While their captors were attacking a military base near Damboa, Nigeria on Friday, more than sixty woman and girls managed to escape a Boko Haram encampment.
A local vigilante told journalists he had “received an alert from my colleagues… that about 63 of the abducted women and girls had made it back home”.
“They took the bold step when their abductors moved out to carry out an operation,” he said.
The news was confirmed by a high-level security source in the state capital of Maiduguri.
The escapees were among the 68 women and girls who were abducted last month in north-eastern Borno state.
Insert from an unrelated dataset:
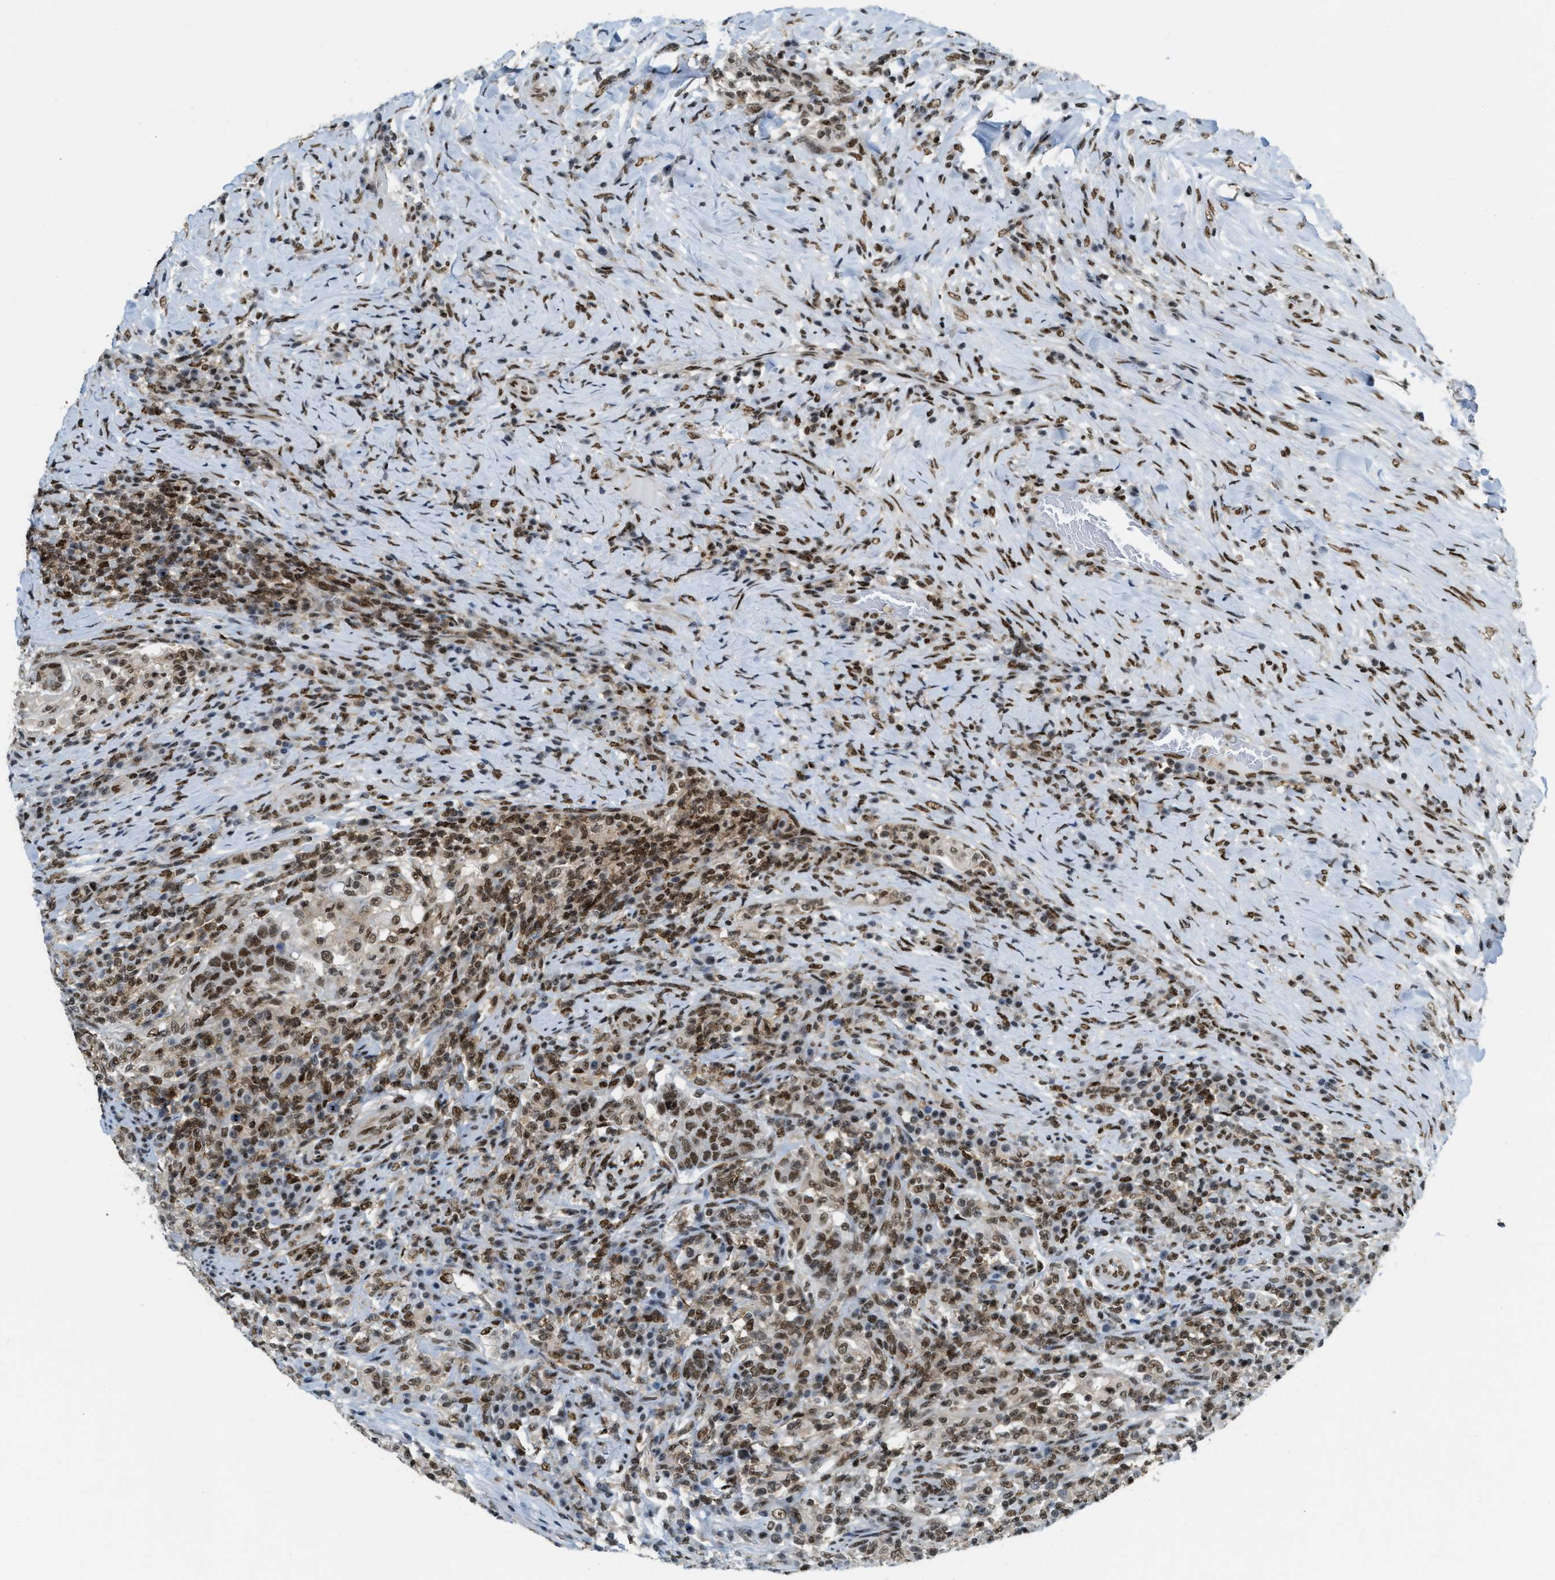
{"staining": {"intensity": "moderate", "quantity": ">75%", "location": "nuclear"}, "tissue": "colorectal cancer", "cell_type": "Tumor cells", "image_type": "cancer", "snomed": [{"axis": "morphology", "description": "Normal tissue, NOS"}, {"axis": "morphology", "description": "Adenocarcinoma, NOS"}, {"axis": "topography", "description": "Colon"}], "caption": "Moderate nuclear protein expression is seen in approximately >75% of tumor cells in colorectal cancer (adenocarcinoma).", "gene": "NUMA1", "patient": {"sex": "female", "age": 75}}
The 200 schoolgirls who were abducted in Borno’s Chibok in April, are still being held in captivity.
A force of 200 Boko Haram terrorists stormed the base, Friday night, killing 20 people, but they also lost about 50 members.
Sources said they initially had an advantage destroying the police station and some other building and killing some police officers, including the District Police Officer before the soldiers came to repel them off.
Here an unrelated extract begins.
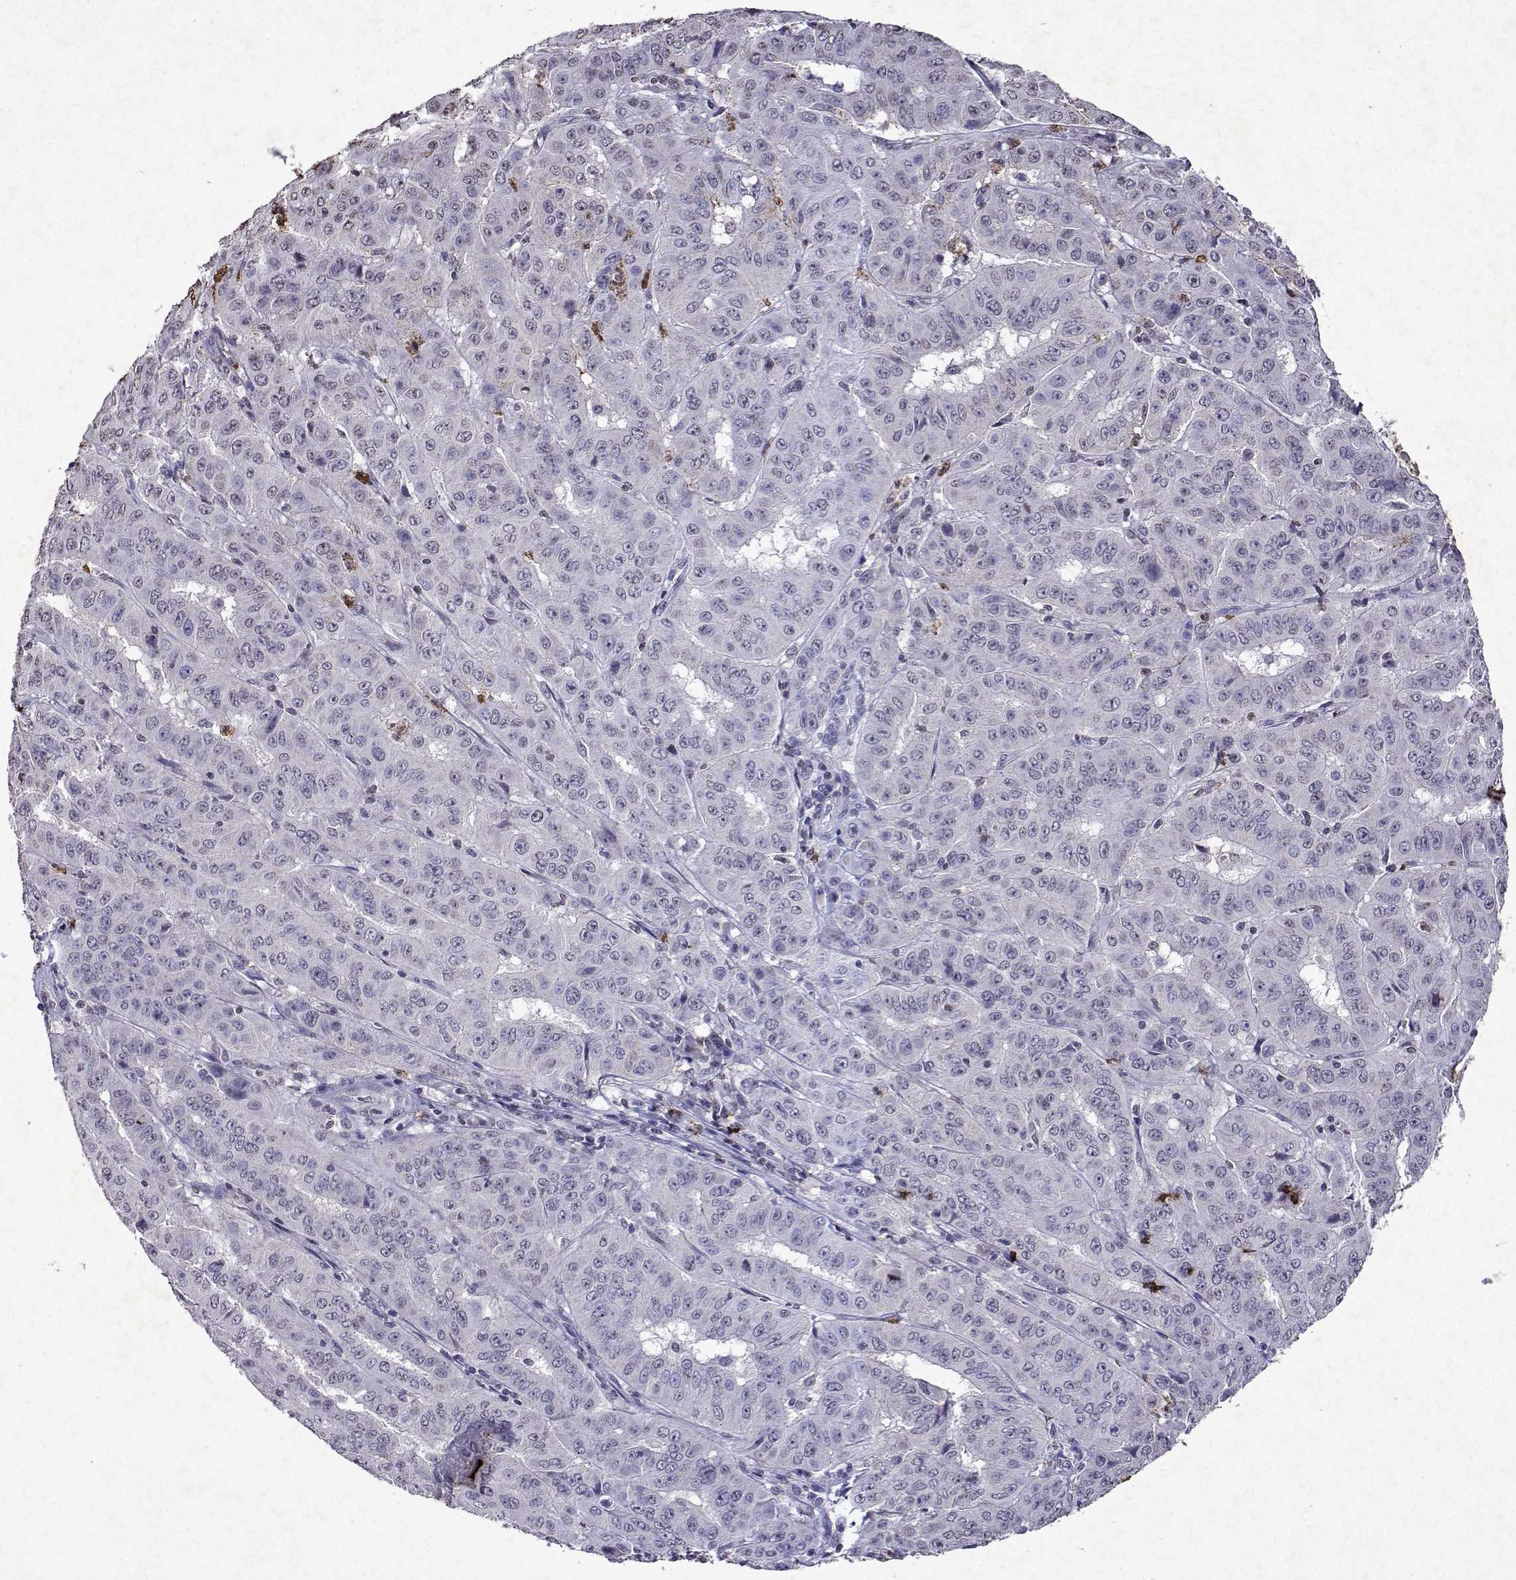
{"staining": {"intensity": "negative", "quantity": "none", "location": "none"}, "tissue": "pancreatic cancer", "cell_type": "Tumor cells", "image_type": "cancer", "snomed": [{"axis": "morphology", "description": "Adenocarcinoma, NOS"}, {"axis": "topography", "description": "Pancreas"}], "caption": "Immunohistochemistry (IHC) of pancreatic adenocarcinoma demonstrates no positivity in tumor cells.", "gene": "DUSP28", "patient": {"sex": "male", "age": 63}}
A source from the town said that over 50 terrorists were killed in the confrontation with the military, insisting that 12 soldiers, 4 policemen and four civilians were lost in the attack which saw the Divisional Police Headquarters, market, shops, houses and vehicles destroyed.
He told journalists that: “About 200 heavy armed gunmen in Toyota Hilux vehicles attacked Damboa Local Government Area of Borno State.”
In May, Abubakar Shekau, the leader of Boko Haram, offered to release more than 200 schoolgirls abducted by his fighters, in exchange for Boko Haram prisoners, but the Nigerian government rejected the deal.